Let $(f_1,\ldots,f_n)$ be a list of frequencies with $\sum_{i=1}^nif_i$ maximal, and suppose it is not $(\frac mn,\ldots,\frac mn)$.

Then there must exist $1\le i_0<n$ such that $f_1\ge\cdots\ge f_{i_0}>\frac mn\ge f_{i_0+1}\cdots\ge f_n$ (otherwise, $\sum_{i=1}^nf_i$ would be either smaller or greater than $m$).
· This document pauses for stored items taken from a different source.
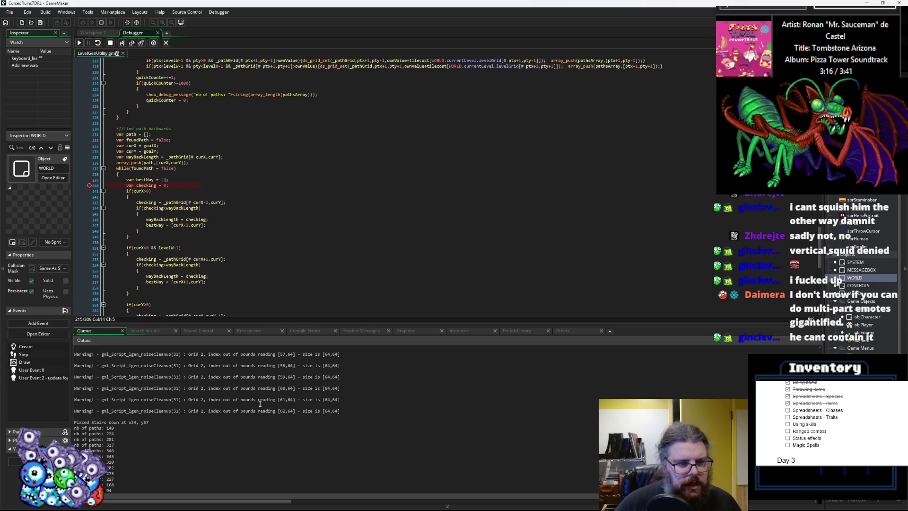
scroll(239, 394, "down", 1)
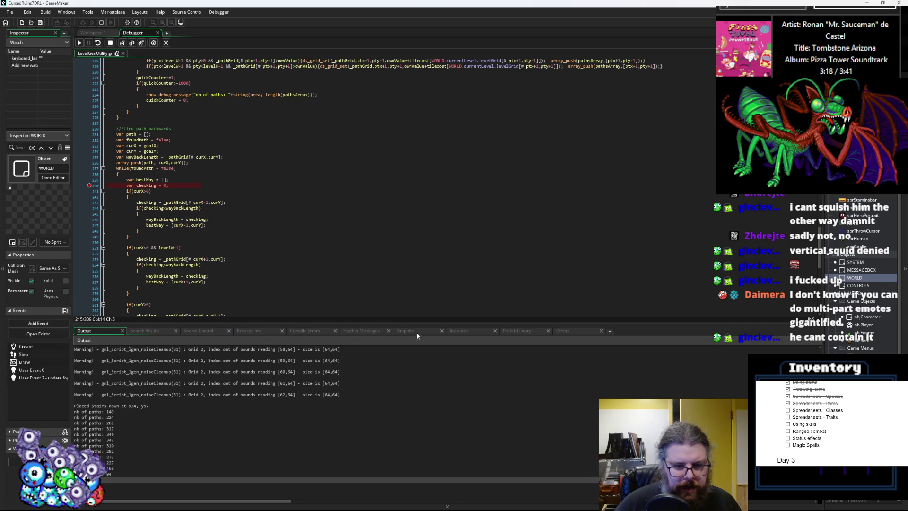
left_click(454, 332)
left_click_drag(428, 324, 427, 283)
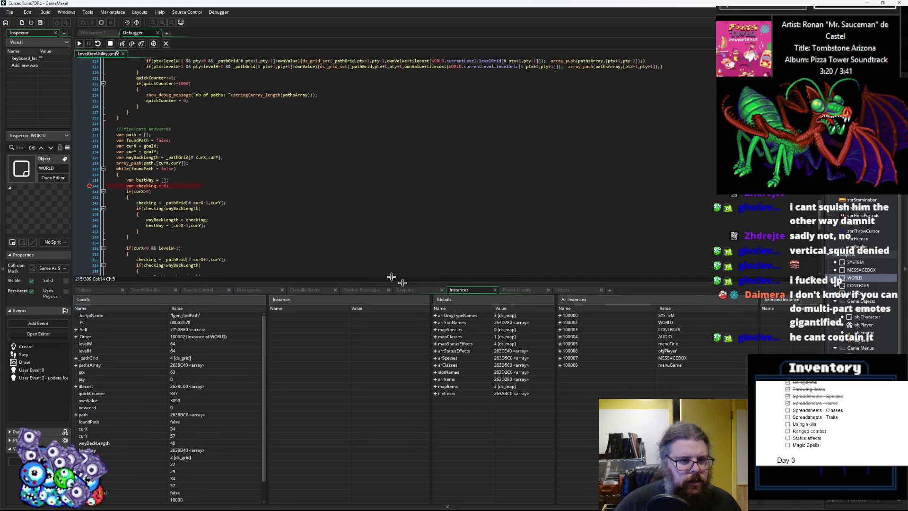
- Expand the 64×64 grid local and one of its columns in the Locals pane
scroll(245, 160, "down", 2)
scroll(152, 392, "down", 1)
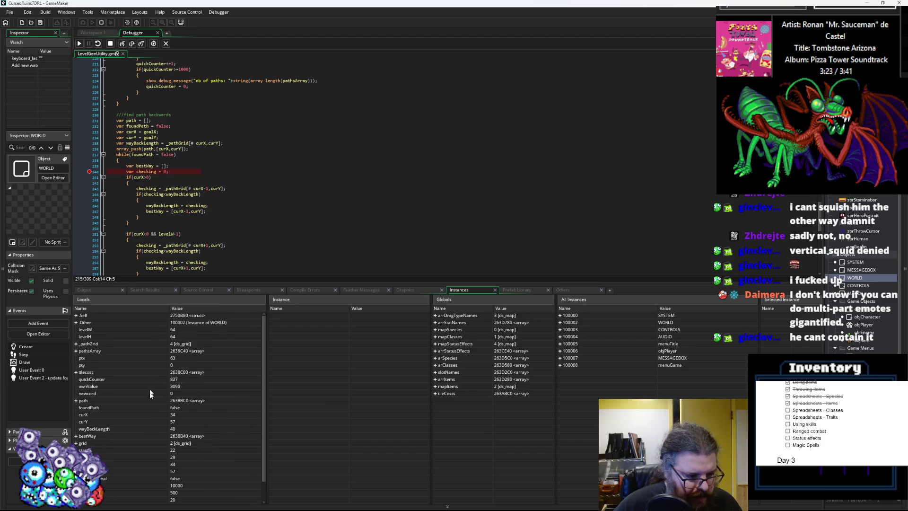
left_click(76, 436)
scroll(109, 427, "down", 6)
Now, let $$\varepsilon:=\frac{f_{i_0}-f_{i_0+1}}2>0$$ and consider $$\widetilde{f_i}:=\begin{cases}f_i&\text{if $i\notin\{i_0,i_0+1\}$,} \\f_i-\varepsilon&\text{if $i=i_0$,}\\ f_i+\varepsilon&\text{if $i=i_0+1$.}\end{cases}$$ It is easily checked that $\sum_{i=1}^n\widetilde{f_i}=m$ and that $\widetilde f\!_1\ge\cdots\ge\widetilde f\!_n$. We find $$\sum_{i=1}^ni(\widetilde f\!_i-f_i)=-i_0\varepsilon+(i_0+1)\varepsilon=\varepsilon>0,$$ which contredicts the maximality of $(f_1,\ldots,f_n)$.

Thus $(\frac mn,\ldots,\frac mn)$ is the only list of frequencies for which $\sum_{i=1}^nif_i$ can be maximal. (One should also make sure that the maximum exists, but this is easily done by a compactness argument.)